Cuando yo era adolescente, es decir, tenía la edad de los adolescentes de ahora, me chiflaban las películas de miedo a pesar de que era un poco caguetilla, y de entre ellas, las de zombies me causaban especial zozobra, hasta el punto que después de ver una de ellas me daba congoja dormir solo en mi habitación.
Ya me pilló mayorcito, pero la peli de El Amanecer de los Muertos me llenó de congoja hasta los huesos, durante muchos días soñé con que me perseguían los zombies por el centro comercial y la angustia de no poder librarme de ellos todavía la recuerdo.

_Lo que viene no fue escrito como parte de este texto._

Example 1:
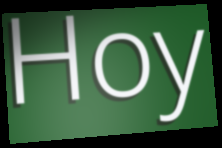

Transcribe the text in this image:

Hoy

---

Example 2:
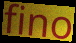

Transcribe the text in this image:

fino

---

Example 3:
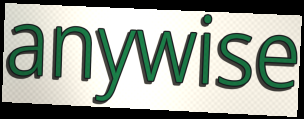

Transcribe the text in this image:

anywise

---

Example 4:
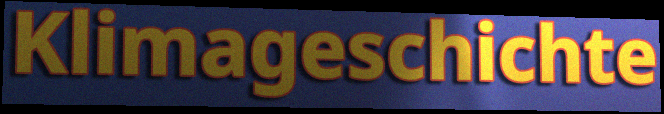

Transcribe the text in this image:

Klimageschichte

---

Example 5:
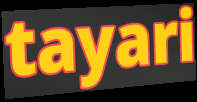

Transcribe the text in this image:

Lo que más me impactó de los zombies fue la capacidad de caminar sin rumbo fijo, con la mirada perdida y los churretes sanguinolentos adornándoles la cara. También me llamaba la atención lo difícil que era cargárselos; como ya estaban muertos y lo sabían, se aprovechaban de ello y caminaban y caminaban con los brazos extendidos hacia cualquier ser vivo que se pusiera a su alcance.

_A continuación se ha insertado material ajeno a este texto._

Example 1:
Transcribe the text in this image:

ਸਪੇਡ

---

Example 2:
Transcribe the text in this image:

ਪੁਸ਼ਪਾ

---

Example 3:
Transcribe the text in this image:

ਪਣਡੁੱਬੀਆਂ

Pasados los años, prácticamente habían desaparecido de mi archivo mental estos personajes, pero de un tiempo a esta parte he empezado a encontrármelos por doquier. Al principio solo los veía en los trenes y autobuses, ensimismados, con la mirada perdida y balanceándose ritmicamente en silencio; después empecé a verlos por la calle en la misma actitud, por los centros comerciales como antaño, hablando solos, gesticulando sin sentido, atravesando vías y calles sin mirar, cruzándose conmigo sin verme ¡Qué desasosiego! Pero la desazón aumentó cuando descubrí que existían hasta en mi propia casa. Llamo a comer o a cenar en la inmensidad de 90 m2, y aunque oigo movimiento nadie acude; alzo la voz al alcance ya de los vecinos y sigue sin acudir nadie, me acerco y a diez escasos metros encuentro mi objetivo que me mira con ojos interrogantes ¡Qué pasa! dice sacándose algo de un oído ...
Los nuevos zombies caminan ensimismados conectados a multitud de artilugios que les aíslan de lo que les rodea, a menudo, peligrosamente aislados. Escuchan su música, hablan con sus allegados, resuelven problemas, cierran negocios, arreglan el mundo, pero no levantan la mirada a las cornisas de los edificios, ni a las copas de los árboles, a los pájaros, al cielo, a los aviones que lo surcan; no captan el detalle del niño de la mano de su madre, que camina raudo a su paso cotorreando alegremente, no se fijan en los gestos, en las miradas, en los colores del trayecto. No viven la calle y en la calle pasan cosas distintas cada día de las que merece la pena disfrutar, pues no las podemos enlatar y reproducir al día siguiente.